"intrepid rhythm arrangements, clever lyrics,... booty shaking" -TimeOut New York
"insanely catchy pop songs" -the village voice "decently competent" -ink19




Minor Alterations to Song Lyrics Followed by Evaluation of Merit


Living on a Prayer, Bon Jovi
What if JBJ had settled on the word 'layer' before he reached 'prayer' in his rhyming dictionary?

original:
WHOA-OH, we're halfway there,
WHOA-OOH! Livin' on a prayer.
Take my hand, we'll make it I swear,
WHOA-OOH! Livin' on a prayer.

now this:
WHOA-HO! We're halfway they-er,
WHOA-HOOO!!! Livin' on a layer.
Take my hand, we'll make it I sway-er,
WHOA-HOOO!!! Livin' on a layer...

EVALUATION:
What does Jovi mean by 'layer' here? Take my hand, we'll make it I swear; we're living on a layer. Of what? Does he mean like a different layer of reality because they're so in love? So, in a sense, when you're that in love you can't really lose? You're like on a totally different 'layer'? This is a strong change. It replaces a fairly clichéd sentiment with the fresh notion of living on a separate layer.

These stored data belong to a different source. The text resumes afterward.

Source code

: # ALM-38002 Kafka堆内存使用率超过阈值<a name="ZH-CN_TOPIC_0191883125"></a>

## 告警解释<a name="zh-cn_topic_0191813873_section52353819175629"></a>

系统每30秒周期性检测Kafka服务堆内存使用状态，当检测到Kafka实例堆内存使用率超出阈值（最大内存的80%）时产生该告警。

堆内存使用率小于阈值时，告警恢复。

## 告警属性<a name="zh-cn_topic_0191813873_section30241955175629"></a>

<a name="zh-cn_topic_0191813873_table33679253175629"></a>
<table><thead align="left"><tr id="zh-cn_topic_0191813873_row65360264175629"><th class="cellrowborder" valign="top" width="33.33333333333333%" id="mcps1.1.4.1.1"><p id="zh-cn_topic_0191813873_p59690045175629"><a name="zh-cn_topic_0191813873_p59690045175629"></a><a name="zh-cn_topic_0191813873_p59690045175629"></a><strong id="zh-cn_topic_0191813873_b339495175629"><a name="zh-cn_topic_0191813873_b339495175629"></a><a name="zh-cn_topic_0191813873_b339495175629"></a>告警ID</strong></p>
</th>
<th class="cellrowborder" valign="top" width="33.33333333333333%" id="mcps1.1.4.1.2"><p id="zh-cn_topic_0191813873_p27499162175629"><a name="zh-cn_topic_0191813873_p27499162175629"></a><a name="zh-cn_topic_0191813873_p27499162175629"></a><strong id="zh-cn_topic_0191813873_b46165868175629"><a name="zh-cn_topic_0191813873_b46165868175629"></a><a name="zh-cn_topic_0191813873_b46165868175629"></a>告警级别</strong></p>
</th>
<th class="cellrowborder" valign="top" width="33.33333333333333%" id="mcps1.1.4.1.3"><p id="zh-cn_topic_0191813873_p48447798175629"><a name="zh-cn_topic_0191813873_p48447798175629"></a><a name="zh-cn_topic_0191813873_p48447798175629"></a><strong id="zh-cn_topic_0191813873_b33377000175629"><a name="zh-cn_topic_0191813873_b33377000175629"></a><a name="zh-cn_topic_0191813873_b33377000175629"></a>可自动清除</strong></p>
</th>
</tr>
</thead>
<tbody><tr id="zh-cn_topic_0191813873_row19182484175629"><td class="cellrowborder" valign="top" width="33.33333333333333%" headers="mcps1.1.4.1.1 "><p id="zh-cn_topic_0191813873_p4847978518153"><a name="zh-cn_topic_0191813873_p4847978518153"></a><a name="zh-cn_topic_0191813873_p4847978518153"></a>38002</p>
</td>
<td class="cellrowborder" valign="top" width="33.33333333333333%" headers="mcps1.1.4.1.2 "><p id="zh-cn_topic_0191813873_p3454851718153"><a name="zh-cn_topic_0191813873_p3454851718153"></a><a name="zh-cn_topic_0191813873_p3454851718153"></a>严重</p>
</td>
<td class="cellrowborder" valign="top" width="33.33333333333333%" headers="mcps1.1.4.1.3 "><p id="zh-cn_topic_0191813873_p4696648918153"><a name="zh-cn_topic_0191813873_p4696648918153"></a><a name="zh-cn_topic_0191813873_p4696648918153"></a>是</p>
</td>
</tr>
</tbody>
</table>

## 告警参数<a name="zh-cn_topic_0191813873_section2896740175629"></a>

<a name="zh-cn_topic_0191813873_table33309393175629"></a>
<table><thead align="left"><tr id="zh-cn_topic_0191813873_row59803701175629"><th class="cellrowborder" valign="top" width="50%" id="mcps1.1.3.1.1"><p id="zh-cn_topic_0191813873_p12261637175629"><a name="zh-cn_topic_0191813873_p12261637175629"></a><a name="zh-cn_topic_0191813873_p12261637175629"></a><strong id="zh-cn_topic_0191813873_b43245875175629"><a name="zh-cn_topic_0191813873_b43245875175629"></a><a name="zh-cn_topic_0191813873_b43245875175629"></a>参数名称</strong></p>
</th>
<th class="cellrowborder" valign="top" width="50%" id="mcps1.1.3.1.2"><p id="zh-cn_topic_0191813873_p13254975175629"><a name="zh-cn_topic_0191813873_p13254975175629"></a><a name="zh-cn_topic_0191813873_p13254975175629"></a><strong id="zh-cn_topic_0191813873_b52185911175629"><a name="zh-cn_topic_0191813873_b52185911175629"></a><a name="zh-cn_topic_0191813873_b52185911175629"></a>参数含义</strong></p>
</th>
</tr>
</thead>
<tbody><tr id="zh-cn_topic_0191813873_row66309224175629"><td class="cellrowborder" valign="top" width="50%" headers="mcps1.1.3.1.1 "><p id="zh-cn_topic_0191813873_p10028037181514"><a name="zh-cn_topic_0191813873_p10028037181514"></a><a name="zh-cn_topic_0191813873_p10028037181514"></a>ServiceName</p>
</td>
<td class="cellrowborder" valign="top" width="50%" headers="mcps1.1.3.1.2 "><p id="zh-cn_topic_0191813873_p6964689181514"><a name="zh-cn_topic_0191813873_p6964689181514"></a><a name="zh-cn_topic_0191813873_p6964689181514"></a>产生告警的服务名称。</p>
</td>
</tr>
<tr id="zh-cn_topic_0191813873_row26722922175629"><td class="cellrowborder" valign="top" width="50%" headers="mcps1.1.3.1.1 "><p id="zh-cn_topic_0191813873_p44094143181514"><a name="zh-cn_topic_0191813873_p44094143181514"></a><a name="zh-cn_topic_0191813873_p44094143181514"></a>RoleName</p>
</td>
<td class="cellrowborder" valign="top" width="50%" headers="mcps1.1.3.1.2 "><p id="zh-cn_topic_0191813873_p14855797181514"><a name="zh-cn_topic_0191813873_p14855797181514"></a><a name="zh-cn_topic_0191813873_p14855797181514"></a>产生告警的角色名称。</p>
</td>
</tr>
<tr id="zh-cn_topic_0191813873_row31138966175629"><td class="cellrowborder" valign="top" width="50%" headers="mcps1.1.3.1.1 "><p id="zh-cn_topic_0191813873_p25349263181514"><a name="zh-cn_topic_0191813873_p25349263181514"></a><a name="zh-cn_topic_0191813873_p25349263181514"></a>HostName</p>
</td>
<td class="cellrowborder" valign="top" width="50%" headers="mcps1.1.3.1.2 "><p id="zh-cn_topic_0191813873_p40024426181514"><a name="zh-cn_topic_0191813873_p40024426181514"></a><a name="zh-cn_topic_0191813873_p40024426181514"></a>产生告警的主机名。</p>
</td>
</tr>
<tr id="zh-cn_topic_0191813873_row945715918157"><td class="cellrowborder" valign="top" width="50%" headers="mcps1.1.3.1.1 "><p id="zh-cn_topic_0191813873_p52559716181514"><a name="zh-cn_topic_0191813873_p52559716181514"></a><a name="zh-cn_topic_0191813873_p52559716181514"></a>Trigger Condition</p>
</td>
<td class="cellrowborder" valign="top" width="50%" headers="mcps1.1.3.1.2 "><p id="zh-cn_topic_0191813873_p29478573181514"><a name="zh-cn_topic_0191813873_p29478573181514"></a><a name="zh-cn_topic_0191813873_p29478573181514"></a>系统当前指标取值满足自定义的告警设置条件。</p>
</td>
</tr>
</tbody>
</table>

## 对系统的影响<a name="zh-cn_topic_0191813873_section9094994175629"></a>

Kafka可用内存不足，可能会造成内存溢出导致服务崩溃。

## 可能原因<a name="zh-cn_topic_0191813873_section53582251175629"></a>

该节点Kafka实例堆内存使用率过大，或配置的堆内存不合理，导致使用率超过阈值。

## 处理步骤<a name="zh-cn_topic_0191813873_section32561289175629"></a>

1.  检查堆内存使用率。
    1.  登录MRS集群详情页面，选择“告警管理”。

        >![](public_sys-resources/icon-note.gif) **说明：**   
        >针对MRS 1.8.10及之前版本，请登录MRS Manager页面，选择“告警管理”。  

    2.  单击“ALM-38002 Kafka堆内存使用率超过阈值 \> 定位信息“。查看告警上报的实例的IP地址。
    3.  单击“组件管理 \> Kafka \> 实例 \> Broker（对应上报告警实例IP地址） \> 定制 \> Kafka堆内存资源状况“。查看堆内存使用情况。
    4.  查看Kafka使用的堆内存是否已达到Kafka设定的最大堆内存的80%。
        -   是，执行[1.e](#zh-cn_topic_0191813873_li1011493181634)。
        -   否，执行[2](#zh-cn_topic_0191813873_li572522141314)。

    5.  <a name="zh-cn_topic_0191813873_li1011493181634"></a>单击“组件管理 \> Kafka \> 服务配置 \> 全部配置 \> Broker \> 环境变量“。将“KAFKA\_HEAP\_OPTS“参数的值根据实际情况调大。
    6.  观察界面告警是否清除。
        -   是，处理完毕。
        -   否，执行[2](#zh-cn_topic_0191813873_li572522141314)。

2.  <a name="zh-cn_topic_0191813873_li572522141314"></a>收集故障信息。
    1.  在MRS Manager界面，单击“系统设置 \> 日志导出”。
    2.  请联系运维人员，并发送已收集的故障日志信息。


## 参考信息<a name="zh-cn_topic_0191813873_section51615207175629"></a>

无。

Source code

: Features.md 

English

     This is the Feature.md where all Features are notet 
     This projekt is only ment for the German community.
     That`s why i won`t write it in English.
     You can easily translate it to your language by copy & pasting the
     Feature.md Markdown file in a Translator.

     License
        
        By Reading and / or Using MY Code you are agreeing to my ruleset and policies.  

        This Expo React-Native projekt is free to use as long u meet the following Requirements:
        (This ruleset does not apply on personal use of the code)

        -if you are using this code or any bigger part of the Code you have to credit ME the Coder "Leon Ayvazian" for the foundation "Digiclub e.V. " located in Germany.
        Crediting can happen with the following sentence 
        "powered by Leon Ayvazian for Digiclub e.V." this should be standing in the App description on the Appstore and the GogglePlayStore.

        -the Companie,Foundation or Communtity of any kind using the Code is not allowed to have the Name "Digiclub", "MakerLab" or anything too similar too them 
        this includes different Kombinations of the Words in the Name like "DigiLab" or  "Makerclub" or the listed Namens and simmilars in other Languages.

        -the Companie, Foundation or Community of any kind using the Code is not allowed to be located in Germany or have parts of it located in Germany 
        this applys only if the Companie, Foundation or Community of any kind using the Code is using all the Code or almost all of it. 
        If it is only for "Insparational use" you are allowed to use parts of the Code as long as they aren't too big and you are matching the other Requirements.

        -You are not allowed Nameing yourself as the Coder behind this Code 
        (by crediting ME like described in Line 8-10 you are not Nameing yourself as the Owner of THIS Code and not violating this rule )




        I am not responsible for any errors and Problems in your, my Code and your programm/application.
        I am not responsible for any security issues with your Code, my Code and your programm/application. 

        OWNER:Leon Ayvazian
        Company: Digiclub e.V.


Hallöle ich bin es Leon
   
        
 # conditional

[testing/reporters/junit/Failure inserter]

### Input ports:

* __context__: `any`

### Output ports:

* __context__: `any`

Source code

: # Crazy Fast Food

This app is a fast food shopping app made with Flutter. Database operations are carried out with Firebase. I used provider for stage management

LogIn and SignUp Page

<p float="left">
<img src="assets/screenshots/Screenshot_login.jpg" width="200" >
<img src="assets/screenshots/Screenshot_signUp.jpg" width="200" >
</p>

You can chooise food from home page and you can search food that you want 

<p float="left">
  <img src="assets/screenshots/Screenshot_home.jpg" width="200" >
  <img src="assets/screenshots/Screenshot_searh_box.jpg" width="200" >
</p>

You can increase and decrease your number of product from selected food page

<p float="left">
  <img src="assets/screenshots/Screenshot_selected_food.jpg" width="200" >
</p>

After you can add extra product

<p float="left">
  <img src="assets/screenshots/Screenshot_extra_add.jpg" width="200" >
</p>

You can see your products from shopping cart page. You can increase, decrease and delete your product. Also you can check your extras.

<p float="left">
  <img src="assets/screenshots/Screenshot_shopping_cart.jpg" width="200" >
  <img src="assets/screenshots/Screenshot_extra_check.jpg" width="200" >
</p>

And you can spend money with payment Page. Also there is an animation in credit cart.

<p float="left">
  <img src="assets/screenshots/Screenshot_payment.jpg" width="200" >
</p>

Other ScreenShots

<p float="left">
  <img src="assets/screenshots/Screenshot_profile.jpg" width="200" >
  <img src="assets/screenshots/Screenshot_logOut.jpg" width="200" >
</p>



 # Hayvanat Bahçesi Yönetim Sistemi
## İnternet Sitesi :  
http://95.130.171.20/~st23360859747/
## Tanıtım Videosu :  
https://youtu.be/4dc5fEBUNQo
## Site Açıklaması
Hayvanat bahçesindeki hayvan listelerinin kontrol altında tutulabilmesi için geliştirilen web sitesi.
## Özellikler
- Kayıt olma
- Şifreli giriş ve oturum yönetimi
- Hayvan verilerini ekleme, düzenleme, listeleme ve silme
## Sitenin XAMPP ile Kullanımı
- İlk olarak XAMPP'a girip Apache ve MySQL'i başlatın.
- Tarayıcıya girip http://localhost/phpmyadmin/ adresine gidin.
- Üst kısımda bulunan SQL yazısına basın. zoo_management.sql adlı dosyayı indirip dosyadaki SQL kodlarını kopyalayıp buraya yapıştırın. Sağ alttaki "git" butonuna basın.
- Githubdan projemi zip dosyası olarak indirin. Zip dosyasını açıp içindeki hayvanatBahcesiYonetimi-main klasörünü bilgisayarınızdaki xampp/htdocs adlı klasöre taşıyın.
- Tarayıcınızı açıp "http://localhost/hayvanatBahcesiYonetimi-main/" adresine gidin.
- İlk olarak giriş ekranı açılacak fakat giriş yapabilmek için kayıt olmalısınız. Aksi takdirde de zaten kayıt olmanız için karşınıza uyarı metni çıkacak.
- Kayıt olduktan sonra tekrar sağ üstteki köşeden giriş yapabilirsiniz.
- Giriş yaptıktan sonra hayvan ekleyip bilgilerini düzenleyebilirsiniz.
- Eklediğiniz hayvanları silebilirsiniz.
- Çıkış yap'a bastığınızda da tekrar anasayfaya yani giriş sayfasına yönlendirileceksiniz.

When the Fire Burns Over the Seas, Atrocity
What if these German metal gods had gone with 'hounds' instead of 'areas' in the opening verse of their fan fave When the Fire...?

original:
The Earth has suffered since the day
As mankind went insane
Children are playing on infected grounds
Fish and birds are shooed out of their areas

or this:
The Earth has suffered since the day
As mankind went insane
Children are playing on infected grounds
Fish and birds are shooed away by hounds

EVALUATION:
We love Atrocity, but we've always felt that songwriter Gunther Grass chickened out a little bit at the end of this verse. 'Areas' is the kind of weak, non-descriptive catch-all word best left to folk bands; Atrocity is better than that. The idea of replacing that vague descriptor with a concrete detail like hounds chasing things is sure tempting; the fact that 'hounds' rhymes with 'grounds' makes it irresistable.


Nookie, Limp Bizkit
What if the word 'Nookie' were replaced with 'Rookie'? Huh? What if?

original:
I did it all for the Nookie (huh?)
The Nookie (what?)
So you can take that cookie
And shove it up your (whoa!), shove it up your (hey!), shove it up your (wha!)

or is this maybe better:
I did it all for the Rookie! (who?)
The Rookie! (oh!)
So you can take that cookie
And shove it up your (ya!), shove it up your (drat!), shove it up your (ya!)

EVALUATION:
Who's this 'rookie'? Is he the new recruit? The new percussion guy who also goes 'scratchy scratchy' on the record player? If so then this is a pretty interesting change. The idea that Durst went through the motions of dating a girl just for the Rookie's sake is pretty affecting. It casts Durst as a considerate role model who's aware that his romantic habits are likely to rub off on the younger members of his band, and that it's therefore his responsibility to show the Rookie how things are done around camp Bizkit. The latter half of the chorus would then seem to be directed to a Bizkit hanger-on who's offering Durst a cookie as payment for dating a girl, possibly his own sister. "Screw you, dude," says Durst, "I did it for the Rookie, so he'd know that what goes on OUTside the sack is just as important as what goes on INside the sack, expecially if what you're trying to do is make sure to pee right before you go to bed so you don't wake up in the morning with a damp, naughty surprise."


Casey Jones, The Grateful Dead
What if the Dead had gone with these important changes...

original
Drivin' that train
High on cocaine
Casey Jones you better
watch your speed
Trouble ahead
Trouble behind
and you know that notion
just crossed my mind

Friend-on-my-tip remix:
Drivin' that train
High on propane
Just about that time I think I
DROPPED MY BEANS
Doubled my hands
Doubled my eyes
Still not quite an octopus,
not quite a fly

EVALUATION:
The f-o-m-t remix has a nice specificity to the lyrics that was critically lacking in the original 'Casey Jones' -- the last four lines of the original are pretty much gibberish. A good story is about watching characters change and adapt: in the remix, we watch the narrator undergo an interesting change, and that adds a sense of progress. Also, propane is a far more plausible drug for a train conductor to be abusing -- fact is, they can't afford cocaine. The original 'Casey' contains the ominous warning that Casey Jones had better 'watch [his] speed'. But how much more troubling than this gentle reminder is the idea that Casey is so f'ed up from inhaling all that propane that he has dropped his precious beans.